(Source text Opens)
I went to much effort explaining exactly that in:
http://www.mtaonline.net/~hheffner/DeflationFusion.pdf
Apparently my effort was unsuccessful. The quick answer to the question
is that the deflated state, though very common (i.e. has a high
frequency of existence in some environments, including in ordinary
water) is a degenerate state, i.e. a state that can be hopped into and
out of from a normal orbital state because such hops are energy
neutral. It is *not* a state that taps energy by itself. It is only
through interaction with another nucleus that the deflated state
provides useable energy, primarily by the other nucleus tunneling to
the approximate locus of the deflated state. Further, the deflated
state, though highly energetic, exists for such brief periods that it
can't even be detected without attosecond sensitive experiments.
Further, this state exists with such brevity that is has no significant
effect on hot fusion with regard to overcoming the Coulomb barrier
kinetically. What is required to tap energy is the high density, high
orbital stressing, high tunneling environment of a lattice. (BTW, the
orbital stressing may also be provided by medium energy gas-solid
collisions, provided the surface is sufficiently loaded.) Even most
CF experiments do not provide a high tunneling rate *combined* with
high loading. As high loading is achieved the tunneling rate declines
because adsorption declines. It takes engineering to achieve both I
think, and special materials management to achieve practical results.
(Source text Closes)
(Data provided Opens)
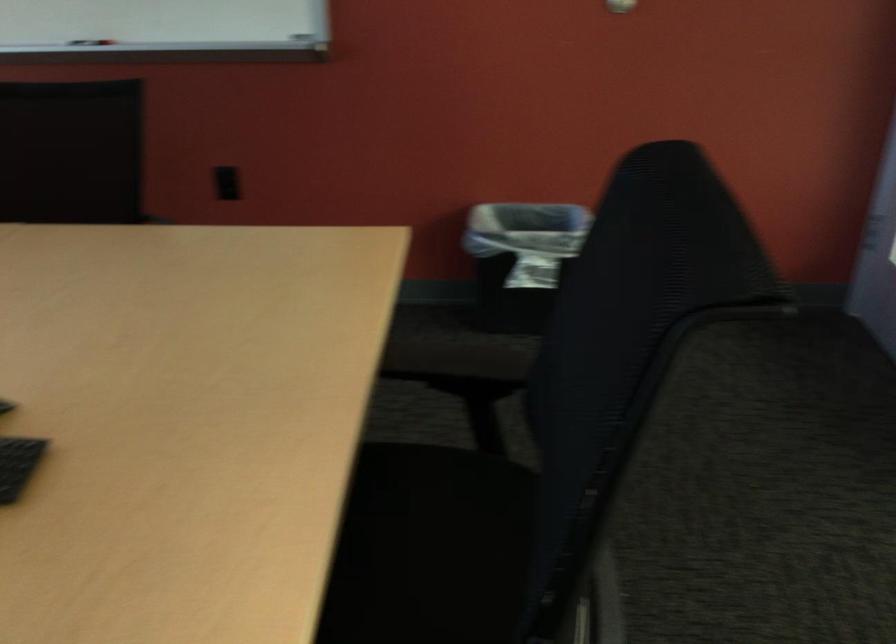
This screenshot has height=644, width=896. What do you see at coordinates (227, 183) in the screenshot?
I see `the black light switch` at bounding box center [227, 183].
(Data provided Closes)
**Action item**. Write out the part of the forum post on the deflated state starting with "I went to much" and going on through "attosecond sensitive experiments.".

**The completed task**.
I went to much effort explaining exactly that in:
http://www.mtaonline.net/~hheffner/DeflationFusion.pdf
Apparently my effort was unsuccessful. The quick answer to the question
is that the deflated state, though very common (i.e. has a high
frequency of existence in some environments, including in ordinary
water) is a degenerate state, i.e. a state that can be hopped into and
out of from a normal orbital state because such hops are energy
neutral. It is *not* a state that taps energy by itself. It is only
through interaction with another nucleus that the deflated state
provides useable energy, primarily by the other nucleus tunneling to
the approximate locus of the deflated state. Further, the deflated
state, though highly energetic, exists for such brief periods that it
can't even be detected without attosecond sensitive experiments.